[Opening Data provided section]
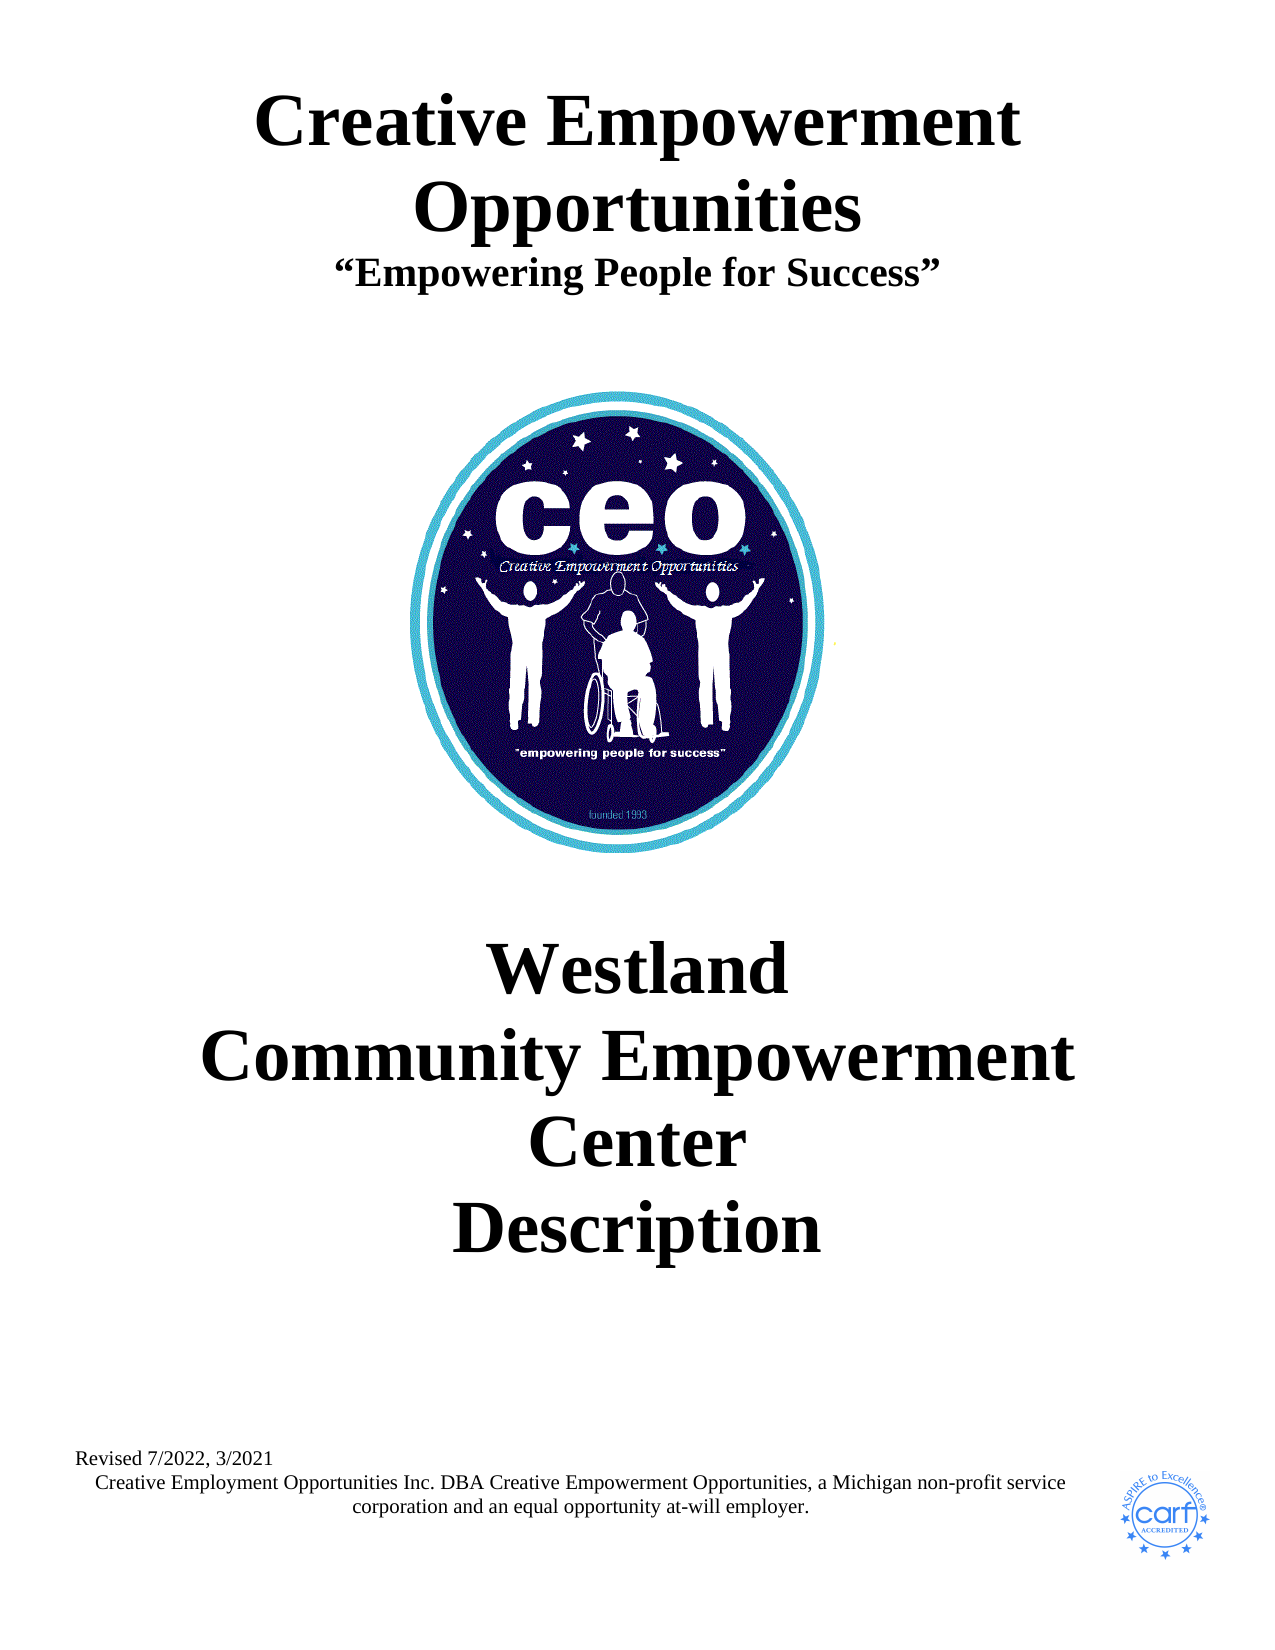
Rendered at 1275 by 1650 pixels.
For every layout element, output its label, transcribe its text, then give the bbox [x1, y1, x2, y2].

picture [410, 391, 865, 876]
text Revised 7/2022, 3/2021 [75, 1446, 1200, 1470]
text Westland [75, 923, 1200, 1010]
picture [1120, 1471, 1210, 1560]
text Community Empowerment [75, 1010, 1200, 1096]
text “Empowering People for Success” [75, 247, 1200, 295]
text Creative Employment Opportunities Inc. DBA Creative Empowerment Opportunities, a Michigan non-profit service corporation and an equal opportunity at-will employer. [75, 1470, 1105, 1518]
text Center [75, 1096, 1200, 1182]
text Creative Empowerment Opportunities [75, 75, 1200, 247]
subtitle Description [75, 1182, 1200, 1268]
[Closing Data provided section]
### Work to be completed
Please repeat every record exactly as it stands, leaving out any pictures.

### Response to the task
Rendered at 1275 by 1650 pixels.
For every layout element, output its label, transcribe its text, then give the bbox [x1, y1, x2, y2].

picture [410, 391, 865, 876]
text Revised 7/2022, 3/2021 [75, 1446, 1200, 1470]
text Westland [75, 923, 1200, 1010]
picture [1120, 1471, 1210, 1560]
text Community Empowerment [75, 1010, 1200, 1096]
text “Empowering People for Success” [75, 247, 1200, 295]
text Creative Employment Opportunities Inc. DBA Creative Empowerment Opportunities, a Michigan non-profit service corporation and an equal opportunity at-will employer. [75, 1470, 1105, 1518]
text Center [75, 1096, 1200, 1182]
text Creative Empowerment Opportunities [75, 75, 1200, 247]
subtitle Description [75, 1182, 1200, 1268]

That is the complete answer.